Records for this task:
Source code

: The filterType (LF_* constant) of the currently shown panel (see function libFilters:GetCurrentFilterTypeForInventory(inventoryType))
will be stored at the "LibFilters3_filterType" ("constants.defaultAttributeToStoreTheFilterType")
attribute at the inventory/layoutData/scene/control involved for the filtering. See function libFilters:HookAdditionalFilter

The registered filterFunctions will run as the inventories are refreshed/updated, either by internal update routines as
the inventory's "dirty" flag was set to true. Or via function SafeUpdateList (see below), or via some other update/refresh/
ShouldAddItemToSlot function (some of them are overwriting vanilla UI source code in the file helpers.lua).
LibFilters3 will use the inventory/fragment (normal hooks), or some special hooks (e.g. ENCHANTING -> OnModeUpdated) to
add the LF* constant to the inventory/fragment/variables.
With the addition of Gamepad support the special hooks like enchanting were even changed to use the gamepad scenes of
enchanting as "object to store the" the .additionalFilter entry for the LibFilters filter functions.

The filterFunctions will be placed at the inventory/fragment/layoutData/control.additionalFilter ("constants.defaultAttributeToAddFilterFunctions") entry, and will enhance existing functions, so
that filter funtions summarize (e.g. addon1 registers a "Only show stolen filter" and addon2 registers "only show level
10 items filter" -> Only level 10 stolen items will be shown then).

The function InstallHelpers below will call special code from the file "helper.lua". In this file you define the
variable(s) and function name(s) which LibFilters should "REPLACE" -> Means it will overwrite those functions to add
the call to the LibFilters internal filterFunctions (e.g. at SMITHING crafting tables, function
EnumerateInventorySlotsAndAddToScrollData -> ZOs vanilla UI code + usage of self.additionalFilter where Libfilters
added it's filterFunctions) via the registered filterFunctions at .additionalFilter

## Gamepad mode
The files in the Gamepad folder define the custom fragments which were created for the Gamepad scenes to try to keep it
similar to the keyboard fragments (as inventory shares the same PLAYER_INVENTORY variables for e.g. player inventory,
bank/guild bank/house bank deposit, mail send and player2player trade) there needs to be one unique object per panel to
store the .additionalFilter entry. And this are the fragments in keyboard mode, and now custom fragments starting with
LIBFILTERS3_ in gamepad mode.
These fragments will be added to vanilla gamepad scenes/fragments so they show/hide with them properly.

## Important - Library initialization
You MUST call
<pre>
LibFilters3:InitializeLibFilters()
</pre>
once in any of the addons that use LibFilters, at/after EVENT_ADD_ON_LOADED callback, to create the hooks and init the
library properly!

What you should do:
Restate the records above word for word, omitting nothing.

Exercise solution:
Source code

: The filterType (LF_* constant) of the currently shown panel (see function libFilters:GetCurrentFilterTypeForInventory(inventoryType))
will be stored at the "LibFilters3_filterType" ("constants.defaultAttributeToStoreTheFilterType")
attribute at the inventory/layoutData/scene/control involved for the filtering. See function libFilters:HookAdditionalFilter

The registered filterFunctions will run as the inventories are refreshed/updated, either by internal update routines as
the inventory's "dirty" flag was set to true. Or via function SafeUpdateList (see below), or via some other update/refresh/
ShouldAddItemToSlot function (some of them are overwriting vanilla UI source code in the file helpers.lua).
LibFilters3 will use the inventory/fragment (normal hooks), or some special hooks (e.g. ENCHANTING -> OnModeUpdated) to
add the LF* constant to the inventory/fragment/variables.
With the addition of Gamepad support the special hooks like enchanting were even changed to use the gamepad scenes of
enchanting as "object to store the" the .additionalFilter entry for the LibFilters filter functions.

The filterFunctions will be placed at the inventory/fragment/layoutData/control.additionalFilter ("constants.defaultAttributeToAddFilterFunctions") entry, and will enhance existing functions, so
that filter funtions summarize (e.g. addon1 registers a "Only show stolen filter" and addon2 registers "only show level
10 items filter" -> Only level 10 stolen items will be shown then).

The function InstallHelpers below will call special code from the file "helper.lua". In this file you define the
variable(s) and function name(s) which LibFilters should "REPLACE" -> Means it will overwrite those functions to add
the call to the LibFilters internal filterFunctions (e.g. at SMITHING crafting tables, function
EnumerateInventorySlotsAndAddToScrollData -> ZOs vanilla UI code + usage of self.additionalFilter where Libfilters
added it's filterFunctions) via the registered filterFunctions at .additionalFilter

## Gamepad mode
The files in the Gamepad folder define the custom fragments which were created for the Gamepad scenes to try to keep it
similar to the keyboard fragments (as inventory shares the same PLAYER_INVENTORY variables for e.g. player inventory,
bank/guild bank/house bank deposit, mail send and player2player trade) there needs to be one unique object per panel to
store the .additionalFilter entry. And this are the fragments in keyboard mode, and now custom fragments starting with
LIBFILTERS3_ in gamepad mode.
These fragments will be added to vanilla gamepad scenes/fragments so they show/hide with them properly.

## Important - Library initialization
You MUST call
<pre>
LibFilters3:InitializeLibFilters()
</pre>
once in any of the addons that use LibFilters, at/after EVENT_ADD_ON_LOADED callback, to create the hooks and init the
library properly!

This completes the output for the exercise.